The gateway wasn’t demolished because it was weak. It was demolished because nobody realized the building had a ground floor.
What Could Still Be
This isn’t about going backward. It’s about recognizing something: ecosystems grow from the bottom up.
Every thriving technology community has multiple entry points at different levels. Python has an easy on-ramp through simple scripts, then web development with Flask or Django, then AI and machine learning, then enterprise tooling. JavaScript has console.log and DOM manipulation, then frontend frameworks, then backend with Node, then full-stack architecture.
.NET currently has one path: enterprise-grade entry point leading to enterprise. One level. One audience.
What’s missing isn’t capability. C# is still beautiful. The runtime is still fast. The tooling is still excellent. What’s missing is a welcome mat, a path that says to beginners: start here, it’s safe, you’ll see results quickly.
Not to replace the advanced path. To exist alongside it. A door that says: come in, start here, we’re glad you’re curious.
When .NET 6 introduced Minimal APIs in 2021, someone at Microsoft noticed the problem. The simplicity of app.MapGet("/", () => "Hello World"); was a step back toward accessibility, a small acknowledgment that maybe the ceremony had gone too far. But it’s one step. The ecosystem needs a welcoming path, not just a simpler syntax.
A Gentle Closing
This article isn’t asking anyone to feel guilty. The people who made these decisions aren’t villains. They were navigating organizational realities, performance reviews that reward “launched new framework” over “maintained existing system,” career paths that require visible innovation, teams that need new projects to justify their existence.
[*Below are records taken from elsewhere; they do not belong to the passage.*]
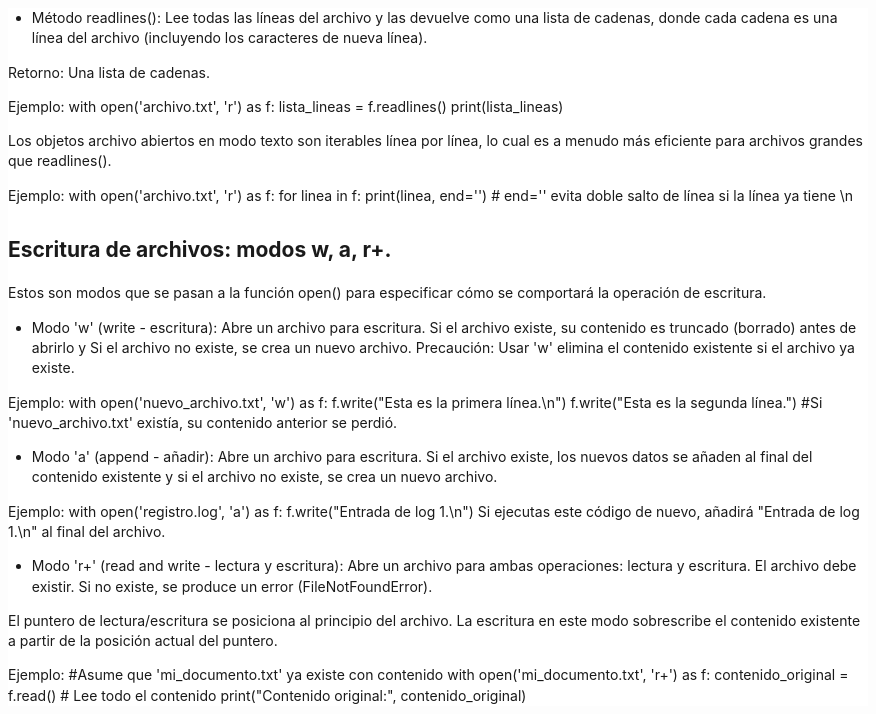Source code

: - Método readlines(): Lee todas las líneas del archivo y las devuelve como una lista de cadenas, donde cada cadena es una línea del archivo (incluyendo los caracteres de nueva línea).

Retorno: Una lista de cadenas.

Ejemplo:
    with open('archivo.txt', 'r') as f:
    lista_lineas = f.readlines()
    print(lista_lineas)

Los objetos archivo abiertos en modo texto son iterables línea por línea, lo cual es a menudo más eficiente para archivos grandes que readlines().

Ejemplo:
    with open('archivo.txt', 'r') as f:
    for linea in f:
    print(linea, end='') # end='' evita doble salto de línea si la línea ya tiene \n

## Escritura de archivos: modos w, a, r+.

Estos son modos que se pasan a la función open() para especificar cómo se comportará la operación de escritura.

- Modo 'w' (write - escritura):
       Abre un archivo para escritura. Si el archivo existe, su contenido es truncado (borrado) antes de abrirlo y Si el archivo no existe, se crea un nuevo archivo.
Precaución: Usar 'w' elimina el contenido existente si el archivo ya existe.

Ejemplo:
    with open('nuevo_archivo.txt', 'w') as f:
    f.write("Esta es la primera línea.\n")
    f.write("Esta es la segunda línea.")
#Si 'nuevo_archivo.txt' existía, su contenido anterior se perdió.

- Modo 'a' (append - añadir):
        Abre un archivo para escritura. Si el archivo existe, los nuevos datos se añaden al final del contenido existente y si el archivo no existe, se crea un nuevo archivo.
       
Ejemplo:
    with open('registro.log', 'a') as f:
    f.write("Entrada de log 1.\n")
Si ejecutas este código de nuevo, añadirá "Entrada de log 1.\n" al final del archivo.

- Modo 'r+' (read and write - lectura y escritura):
       Abre un archivo para ambas operaciones: lectura y escritura. El archivo debe existir. Si no existe, se produce un error (FileNotFoundError).

El puntero de lectura/escritura se posiciona al principio del archivo. La escritura en este modo sobrescribe el contenido existente a partir de la posición actual del puntero.
    
Ejemplo: 
#Asume que 'mi_documento.txt' ya existe con contenido
with open('mi_documento.txt', 'r+') as f:
    contenido_original = f.read() # Lee todo el contenido
    print("Contenido original:", contenido_original)
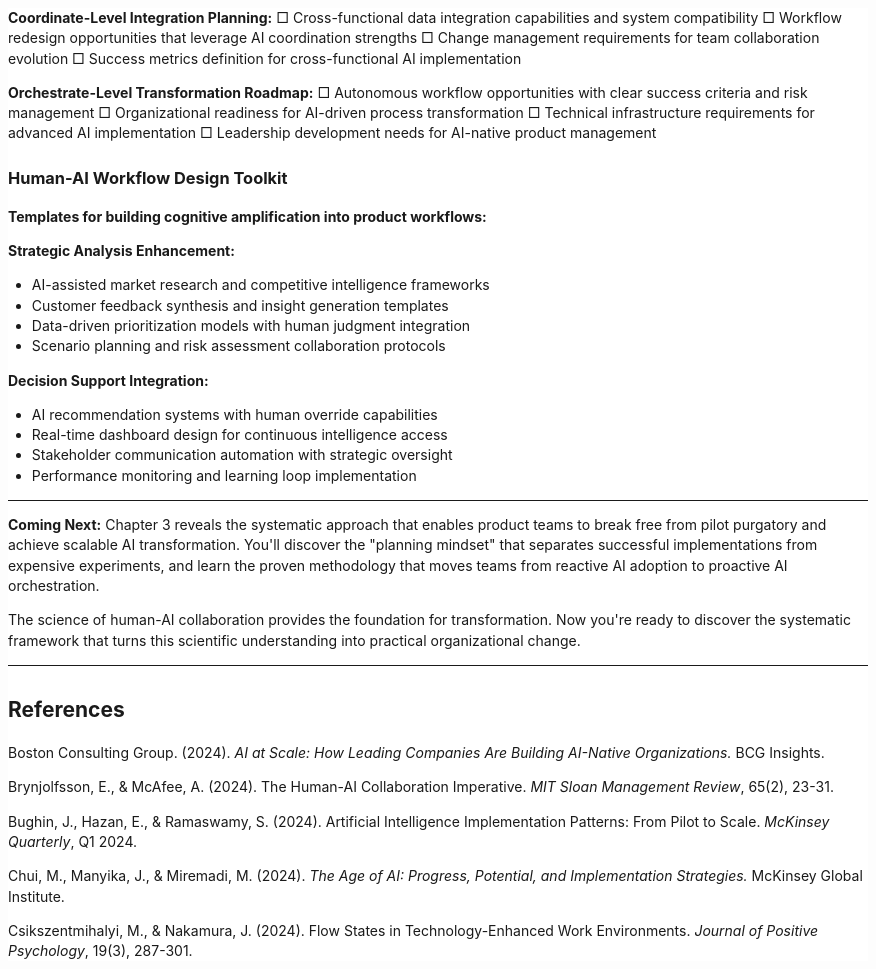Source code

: **Coordinate-Level Integration Planning:**
□ Cross-functional data integration capabilities and system compatibility
□ Workflow redesign opportunities that leverage AI coordination strengths
□ Change management requirements for team collaboration evolution
□ Success metrics definition for cross-functional AI implementation

**Orchestrate-Level Transformation Roadmap:**
□ Autonomous workflow opportunities with clear success criteria and risk management
□ Organizational readiness for AI-driven process transformation
□ Technical infrastructure requirements for advanced AI implementation
□ Leadership development needs for AI-native product management

### Human-AI Workflow Design Toolkit

**Templates for building cognitive amplification into product workflows:**

**Strategic Analysis Enhancement:**
- AI-assisted market research and competitive intelligence frameworks
- Customer feedback synthesis and insight generation templates
- Data-driven prioritization models with human judgment integration
- Scenario planning and risk assessment collaboration protocols

**Decision Support Integration:**
- AI recommendation systems with human override capabilities
- Real-time dashboard design for continuous intelligence access
- Stakeholder communication automation with strategic oversight
- Performance monitoring and learning loop implementation

---

**Coming Next:** Chapter 3 reveals the systematic approach that enables product teams to break free from pilot purgatory and achieve scalable AI transformation. You'll discover the "planning mindset" that separates successful implementations from expensive experiments, and learn the proven methodology that moves teams from reactive AI adoption to proactive AI orchestration.

The science of human-AI collaboration provides the foundation for transformation. Now you're ready to discover the systematic framework that turns this scientific understanding into practical organizational change.

---

## References

Boston Consulting Group. (2024). *AI at Scale: How Leading Companies Are Building AI-Native Organizations.* BCG Insights.

Brynjolfsson, E., & McAfee, A. (2024). The Human-AI Collaboration Imperative. *MIT Sloan Management Review*, 65(2), 23-31.

Bughin, J., Hazan, E., & Ramaswamy, S. (2024). Artificial Intelligence Implementation Patterns: From Pilot to Scale. *McKinsey Quarterly*, Q1 2024.

Chui, M., Manyika, J., & Miremadi, M. (2024). *The Age of AI: Progress, Potential, and Implementation Strategies.* McKinsey Global Institute.

Csikszentmihalyi, M., & Nakamura, J. (2024). Flow States in Technology-Enhanced Work Environments. *Journal of Positive Psychology*, 19(3), 287-301.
Everyone was surviving their own constraints. The architect who promoted complexity was protecting their role. The team that deprecated the simple path needed new projects. The speaker who declared it “legacy” needed compelling conference content.
These are human realities. They deserve compassion, not condemnation.
But the consequence remains: the ecosystem lost its gateway. And an ecosystem without a gateway is an ecosystem that ages.
Ecosystems don’t die from external competition. They age when the path in narrows until only those who already know the way can find it.
On-ramps can be rebuilt.
The best tool for the job is the one you chose with open eyes, not the one that was chosen for you.
And the strongest ecosystem is the one that welcomes everyone, not just those who already know the way.